● **EXERCISE DETAILS**: Pick out all lines with the word "linejoin" from the records that follow.

● **GIVEN RECORDS**:
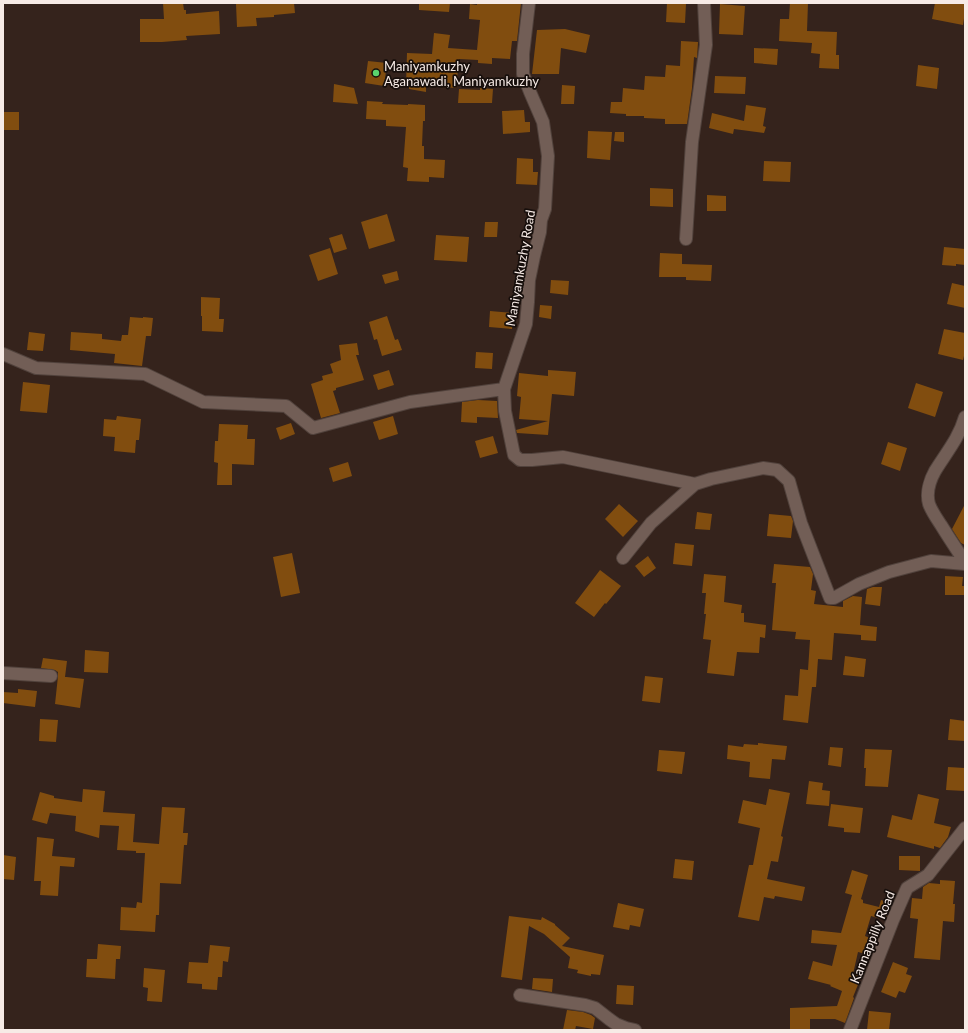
<svg xmlns="http://www.w3.org/2000/svg" width="968" height="1033" viewBox="0 0 968 1033" font-family="Lato,sans-serif">
  <rect width="100%" height="100%" fill="#35231c"/>
  <path fill="#814d0f" d="M 163,3 L 183,3 L 184,10 L 186,10 L 186,14 L 219,11 L 220,34 L 186,36 L 187,40 L 162,42 L 140,42 L 140,19 L 164,19 Z
    M 259,3 L 294,3 L 295,13 L 274,15 L 274,17 L 256,18 L 257,26 L 237,27 L 236,4 Z
    M 419,3 L 450,3 L 449,12 L 419,10 Z
    M 477,3 L 521,3 L 517,41 L 512,41 L 510,59 L 492,58 L 492,64 L 478,63 L 478,60 L 459,59 L 456,88 L 426,86 L 426,92 L 409,89 L 409,86 L 406,86 L 407,53 L 432,54 L 434,33 L 450,35 L 448,48 L 477,50 L 480,20 L 469,19 L 470,4 L 477,5 Z
    M 667,3 L 686,4 L 685,23 L 666,22 Z
    M 790,3 L 808,3 L 807,31 L 837,32 L 836,55 L 839,55 L 839,69 L 819,68 L 820,54 L 811,53 L 812,43 L 779,41 L 780,19 L 789,19 Z
    M 935,3 L 959,3 L 965,4 L 965,12 L 963,25 L 932,19 Z
    M 720,4 L 745,6 L 743,35 L 719,34 Z
    M 565,29 L 590,35 L 586,53 L 561,48 L 559,74 L 532,74 L 537,30 Z
    M 681,41 L 698,42 L 697,58 L 694,57 L 692,88 L 687,124 L 665,124 L 665,119 L 644,118 L 644,116 L 626,116 L 626,114 L 610,113 L 611,102 L 622,102 L 623,88 L 644,90 L 645,76 L 665,77 L 666,65 L 680,66 Z
    M 754,48 L 778,49 L 777,65 L 754,63 Z
    M 368,61 L 387,63 L 384,86 L 365,83 Z
    M 918,65 L 939,68 L 937,89 L 916,86 Z
    M 715,76 L 746,77 L 745,94 L 714,93 Z
    M 334,84 L 354,88 L 358,104 L 333,102 Z
    M 562,85 L 575,86 L 574,104 L 561,104 Z
    M 480,88 L 493,89 L 492,103 L 458,103 L 459,89 L 480,90 Z
    M 367,101 L 383,102 L 382,104 L 408,105 L 408,104 L 425,105 L 425,121 L 423,121 L 422,146 L 424,146 L 424,159 L 445,160 L 444,178 L 429,177 L 429,182 L 407,181 L 408,168 L 403,167 L 406,127 L 386,126 L 386,120 L 366,119 Z
    M 746,105 L 766,108 L 763,126 L 766,127 L 764,133 L 734,129 L 733,134 L 709,128 L 712,113 L 744,121 Z
    M 524,110 L 525,122 L 530,122 L 530,132 L 503,134 L 502,111 Z
    M 3,112 L 19,112 L 19,130 L 3,130 Z
    M 588,131 L 612,132 L 610,160 L 587,158 Z
    M 615,132 L 624,132 L 624,142 L 614,141 Z
    M 517,158 L 533,159 L 533,172 L 538,172 L 537,185 L 516,184 Z
    M 764,161 L 791,162 L 790,182 L 763,181 Z
    M 650,188 L 673,189 L 673,207 L 650,206 Z
    M 707,195 L 726,196 L 726,211 L 707,211 Z
    M 387,214 L 395,241 L 369,249 L 361,222 Z
    M 485,222 L 498,222 L 497,237 L 484,237 Z
    M 342,234 L 347,249 L 334,253 L 329,238 Z
    M 436,235 L 469,237 L 467,262 L 434,260 Z
    M 944,247 L 965,249 L 965,265 L 956,264 L 956,266 L 942,265 Z
    M 330,248 L 338,274 L 318,281 L 309,255 Z
    M 660,253 L 682,254 L 682,264 L 712,265 L 711,281 L 686,280 L 686,277 L 659,277 Z
    M 397,271 L 399,280 L 385,284 L 382,275 Z
    M 551,280 L 569,281 L 568,295 L 550,293 Z
    M 952,283 L 965,286 L 965,308 L 947,304 Z
    M 201,297 L 220,298 L 219,319 L 224,319 L 223,332 L 202,331 L 202,316 L 201,316 Z
    M 540,305 L 552,306 L 551,319 L 539,317 Z
    M 490,311 L 513,313 L 512,329 L 489,327 Z
    M 387,316 L 395,340 L 398,339 L 402,350 L 382,356 L 377,339 L 374,340 L 369,322 Z
    M 130,317 L 143,318 L 143,317 L 153,318 L 151,336 L 146,336 L 142,366 L 114,363 L 115,354 L 70,350 L 71,332 L 102,334 L 102,339 L 121,341 L 122,335 L 128,335 Z
    M 944,329 L 965,333 L 965,352 L 963,360 L 938,354 Z
    M 29,332 L 45,334 L 43,351 L 27,350 Z
    M 357,343 L 359,355 L 356,355 L 364,380 L 336,388 L 336,390 L 333,391 L 340,413 L 321,418 L 311,384 L 323,380 L 322,376 L 333,373 L 330,364 L 341,360 L 339,345 Z
    M 476,352 L 493,353 L 492,369 L 475,368 Z
    M 389,370 L 394,385 L 378,390 L 373,375 Z
    M 548,370 L 576,372 L 574,396 L 552,394 L 548,435 L 517,433 L 516,430 L 548,421 L 519,419 L 521,397 L 517,396 L 519,373 L 548,376 Z
    M 23,382 L 50,385 L 47,413 L 20,411 Z
    M 916,383 L 943,392 L 935,417 L 908,408 Z
    M 478,400 L 497,401 L 498,418 L 477,417 L 477,423 L 461,422 L 462,402 Z
    M 117,416 L 141,419 L 139,440 L 136,440 L 135,453 L 114,451 L 115,437 L 103,436 L 104,419 L 116,420 Z
    M 393,416 L 398,434 L 379,440 L 373,422 Z
    M 291,423 L 295,434 L 280,440 L 276,428 Z
    M 219,424 L 248,425 L 247,439 L 255,439 L 254,465 L 232,464 L 232,485 L 217,485 L 218,463 L 214,462 L 215,441 L 218,441 Z
    M 493,436 L 498,453 L 480,458 L 475,441 Z
    M 888,442 L 907,448 L 900,471 L 881,464 Z
    M 348,462 L 352,476 L 333,482 L 329,468 Z
    M 619,504 L 638,521 L 623,537 L 605,519 Z
    M 965,504 L 965,545 L 961,543 L 952,529 Z
    M 697,512 L 712,514 L 710,530 L 695,529 Z
    M 769,514 L 791,516 L 793,521 L 791,538 L 767,536 Z
    M 675,543 L 694,545 L 692,566 L 673,564 Z
    M 292,553 L 300,593 L 281,597 L 273,557 Z
    M 648,556 L 656,568 L 644,577 L 635,566 Z
    M 774,564 L 810,567 L 813,574 L 811,590 L 816,591 L 814,604 L 843,607 L 843,601 L 853,596 L 862,597 L 860,625 L 877,627 L 876,641 L 861,640 L 861,635 L 834,633 L 832,660 L 818,659 L 816,687 L 812,687 L 808,723 L 783,720 L 785,695 L 798,696 L 800,669 L 808,670 L 810,640 L 795,639 L 796,632 L 772,630 L 776,583 L 772,583 Z
    M 600,570 L 621,586 L 606,604 L 605,603 L 594,617 L 575,603 Z
    M 704,574 L 726,576 L 724,602 L 742,605 L 741,613 L 744,613 L 744,622 L 766,625 L 765,638 L 760,637 L 759,653 L 737,652 L 734,676 L 707,673 L 711,640 L 703,639 L 706,614 L 704,614 L 706,593 L 702,593 Z
    M 945,576 L 963,577 L 962,586 L 965,586 L 965,595 L 945,595 Z
    M 873,587 L 882,587 L 880,606 L 865,604 L 867,589 Z
    M 85,650 L 109,652 L 108,673 L 84,672 Z
    M 845,656 L 866,659 L 864,677 L 843,675 Z
    M 43,658 L 67,661 L 65,677 L 58,676 L 58,672 L 55,670 L 41,668 Z
    M 58,676 L 84,679 L 80,708 L 55,704 Z
    M 645,676 L 663,678 L 660,703 L 642,701 Z
    M 18,689 L 37,691 L 35,707 L 3,703 L 3,692 L 18,693 Z
    M 40,719 L 58,720 L 56,742 L 39,741 Z
    M 950,719 L 965,721 L 965,741 L 948,740 Z
    M 758,743 L 787,746 L 785,760 L 772,759 L 770,779 L 749,777 L 750,762 L 727,759 L 728,745 L 743,747 L 744,744 L 758,745 Z
    M 830,747 L 843,748 L 841,767 L 828,765 Z
    M 865,749 L 892,750 L 888,787 L 865,786 L 866,768 L 864,768 Z
    M 659,750 L 685,752 L 682,774 L 657,771 Z
    M 948,767 L 965,768 L 965,791 L 946,790 Z
    M 809,781 L 823,783 L 822,790 L 830,791 L 829,806 L 806,804 Z
    M 83,789 L 105,791 L 103,812 L 135,814 L 133,842 L 159,844 L 162,807 L 185,808 L 183,833 L 188,833 L 187,845 L 184,845 L 181,884 L 160,883 L 159,915 L 156,915 L 155,932 L 120,930 L 121,907 L 136,908 L 137,902 L 142,903 L 145,853 L 136,853 L 136,851 L 117,850 L 119,826 L 100,825 L 99,838 L 75,831 L 76,816 L 50,813 L 47,824 L 32,820 L 40,792 L 54,796 L 54,798 L 82,802 Z
    M 769,789 L 790,793 L 781,836 L 783,837 L 778,862 L 771,861 L 767,879 L 805,887 L 802,901 L 775,896 L 774,899 L 764,897 L 759,921 L 738,917 L 749,865 L 753,865 L 760,828 L 738,823 L 743,800 L 766,805 Z
    M 918,794 L 939,799 L 934,823 L 951,827 L 948,837 L 940,848 L 934,846 L 934,849 L 887,837 L 892,815 L 912,820 Z
    M 831,804 L 863,808 L 860,833 L 844,832 L 844,828 L 828,826 Z
    M 37,837 L 54,839 L 52,856 L 75,858 L 74,867 L 60,866 L 58,896 L 40,895 L 41,881 L 34,881 Z
    M 3,855 L 16,857 L 14,880 L 3,879 Z
    M 899,856 L 920,856 L 920,871 L 899,870 Z
    M 675,859 L 694,861 L 692,880 L 673,878 Z
    M 852,870 L 868,875 L 861,899 L 863,900 L 863,903 L 879,907 L 881,900 L 890,903 L 887,915 L 885,920 L 871,916 L 865,936 L 870,938 L 866,954 L 858,952 L 853,974 L 861,977 L 853,997 L 854,998 L 845,1023 L 835,1019 L 810,1019 L 810,1030 L 790,1030 L 790,1008 L 837,1006 L 842,991 L 830,986 L 831,985 L 808,979 L 813,961 L 832,966 L 837,945 L 811,943 L 812,930 L 841,933 L 852,895 L 845,893 Z
    M 940,880 L 955,881 L 953,904 L 955,904 L 954,922 L 943,921 L 940,960 L 914,958 L 918,919 L 910,918 L 912,898 L 922,899 L 923,887 L 929,883 L 940,884 Z
    M 618,903 L 644,909 L 640,927 L 630,925 L 629,930 L 613,927 Z
    M 509,916 L 541,920 L 542,917 L 555,924 L 555,925 L 570,938 L 562,946 L 604,955 L 600,975 L 591,974 L 591,976 L 577,973 L 578,970 L 568,968 L 570,957 L 544,934 L 529,926 L 522,980 L 501,977 Z
    M 98,944 L 121,946 L 120,959 L 116,959 L 115,979 L 86,977 L 87,959 L 97,959 Z
    M 210,945 L 230,947 L 228,962 L 223,961 L 222,977 L 218,977 L 217,990 L 202,989 L 202,984 L 187,983 L 189,962 L 208,963 Z
    M 893,962 L 908,968 L 906,974 L 912,976 L 905,993 L 899,991 L 896,998 L 881,992 Z
    M 144,968 L 165,970 L 162,1002 L 147,1001 L 148,988 L 143,987 Z
    M 533,978 L 553,979 L 552,992 L 532,989 Z
    M 617,985 L 634,986 L 633,1005 L 616,1004 Z
    M 567,1010 L 583,1012 L 591,1015 L 595,1018 L 593,1029 L 576,1026 L 575,1030 L 563,1030 Z
    M 869,1011 L 891,1013 L 889,1030 L 867,1030 Z"/>
  <g fill="none" stroke-linecap="round" stroke-linejoin="round">
    <defs>
      <path id="minor" d="M 529,3 L 523,54 L 523,74 L 530,92 L 543,122 L 548,156 L 545,209 L 541,220 L 540,232 L 534,256 L 529,280 L 528,302 L 526,324 L 504,389 L 505,411 L 514,455 L 520,460 L 532,460 L 563,457 L 695,484 L 711,479 L 763,468 L 777,470 L 789,481 L 801,523 L 830,598 L 834,598 L 859,584 L 889,572 L 931,561 L 965,564
        M 686,239 L 692,142 L 706,45 L 704,3
        M 3,354 L 36,368 L 145,374 L 203,402 L 286,406 L 313,428 L 410,402 L 504,389
        M 965,417 C 959,438 946,453 935,471 C 930,480 926,493 929,504 C 932,512 937,519 941,525 C 949,538 957,550 965,562
        M 623,558 L 651,523 L 695,484
        M 3,673 L 51,676
        M 520,995 L 585,1005 L 595,1008 L 609,1019 L 616,1024 L 626,1028 L 635,1030
        M 850,1030 L 893,920 L 907,888 L 928,875 L 965,828"/>
    </defs>
    <use href="#minor" stroke="#51423c" stroke-width="14"/>
    <use href="#minor" stroke="#725e56" stroke-width="12"/>
  </g>
  <circle fill="#5ad56e" stroke="#170f0c" stroke-width="1.5" cx="376" cy="73" r="4"/>
  <g text-anchor="middle" dominant-baseline="central" stroke-width="3.5" stroke-linejoin="round" paint-order="stroke">
    <g font-size="13" fill="#f7ebe6" stroke="#170f0c" text-anchor="start">
      <text x="384" y="66">Maniyamkuzhy<tspan x="384" dy="15">Aganawadi, Maniyamkuzhy</tspan></text>
    </g>
    <g font-size="13" fill="#f7ebe6" stroke="#170f0c">
      <text transform="translate(520 268) rotate(-80)">Maniyamkuzhy Road</text>
      <text transform="translate(872 937) rotate(-68)">Kannappilly Road</text>
    </g>
  </g>
  <rect width="968" height="1033" fill="none" stroke="#f7ebe6" stroke-width="8"/>
</svg>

● **RESULT OF THIS TASK**:
  <g fill="none" stroke-linecap="round" stroke-linejoin="round">
  <g text-anchor="middle" dominant-baseline="central" stroke-width="3.5" stroke-linejoin="round" paint-order="stroke">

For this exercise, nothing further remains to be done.